Modern MMO's are far more accessible which has a direct impact longevity. Players reach end game and level cap way too fast. The first batch of MMO's required massive amounts of time to reach either....and while time-sinks, hell levels, corpse runs, extremely limited fast travel and death penalties all suck, what they gave those games was longevity and difficulty. It took a long time to do a lot of things. But in fixing what was terrible about all those mechanics, the pendulum swung too far wide in the other direction. Players now burn through content at a rate much faster than companies can keep pace with.
Instancing has also been a blessing and curse. One one hand, spawn camping and racing SUCKS, but instancing lost a bit of that 'Massively' magic and cut groups of players off from the rest of the world.
For a long time Blizzard walked this balance with WoW and built a sub base that was unimaginable, but over time, the game began to take shortcuts and started shifting the direction of the game that had longer term effects on longevity (but continued having immediate big subscriber growth), impacting both the games economy, class balance, and itemization in ways that would be hard to repair but the effects of which would manifest slowly over time.
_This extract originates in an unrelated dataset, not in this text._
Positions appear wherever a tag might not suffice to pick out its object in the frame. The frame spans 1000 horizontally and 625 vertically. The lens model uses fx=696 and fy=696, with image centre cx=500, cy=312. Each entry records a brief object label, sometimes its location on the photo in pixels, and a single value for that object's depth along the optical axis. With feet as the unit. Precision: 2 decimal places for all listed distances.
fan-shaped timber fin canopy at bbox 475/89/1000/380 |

Looking at WoW during Vanilla/BC and then again at Cata/Mists, you can clearly see the internal vision shift in many areas of the game. Blizzard redefined the MMO genre and re-wrote the rule book for what a successful and well built next-gen title should look like, but my opinion is that they began to lose their way a bit and what the game has evolved into has become challenging for the company to keep pace with even in the case of casual gamers. The content consumption churn is just too fast.
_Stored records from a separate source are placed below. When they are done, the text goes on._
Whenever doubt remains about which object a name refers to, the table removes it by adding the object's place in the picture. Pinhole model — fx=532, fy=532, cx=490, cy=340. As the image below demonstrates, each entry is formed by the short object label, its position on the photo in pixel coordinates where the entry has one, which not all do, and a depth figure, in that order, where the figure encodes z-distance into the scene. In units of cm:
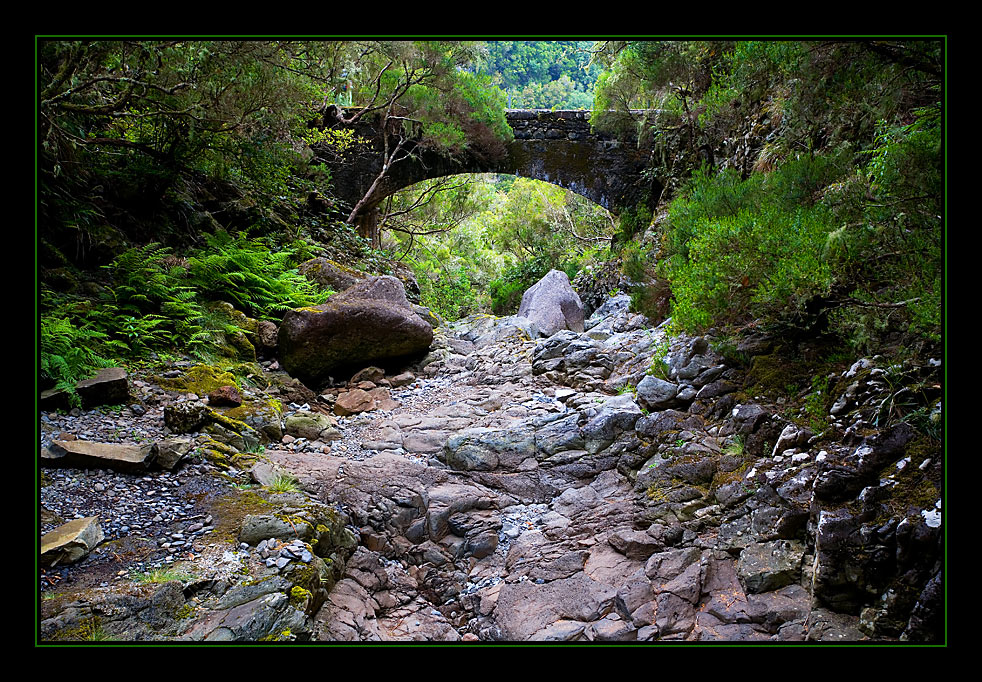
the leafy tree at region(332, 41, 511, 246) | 1061
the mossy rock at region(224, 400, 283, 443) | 482
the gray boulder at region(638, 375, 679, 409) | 489
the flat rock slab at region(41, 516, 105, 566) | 250
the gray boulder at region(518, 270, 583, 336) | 1051
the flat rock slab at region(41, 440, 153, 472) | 326
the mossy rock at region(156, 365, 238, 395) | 483
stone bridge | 1296
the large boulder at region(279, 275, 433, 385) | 678
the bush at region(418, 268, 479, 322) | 1727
This shouldn't be taken as a sleight against WoW or the team that built and maintain it. WoW is a good game, and what Blizzard did was damn hard. That doesn't mean there are not lessons learned that we can reflect on and understand not only what made the game the success it is, but also understand some of the areas where things went a bit sideways and mis-steps were made.
Has the MMORPG genre peaked? Yes and No. Its evolved. There is still a lot of money being made from it, and it certainly isn't going away any time soon. That being said, the modern MMORPG player would not be a fan of the classic MMORPG. That type of game has died. The model that Everquest and UO were built on is dead, and in some ways, the model that WoW was built on is dying now.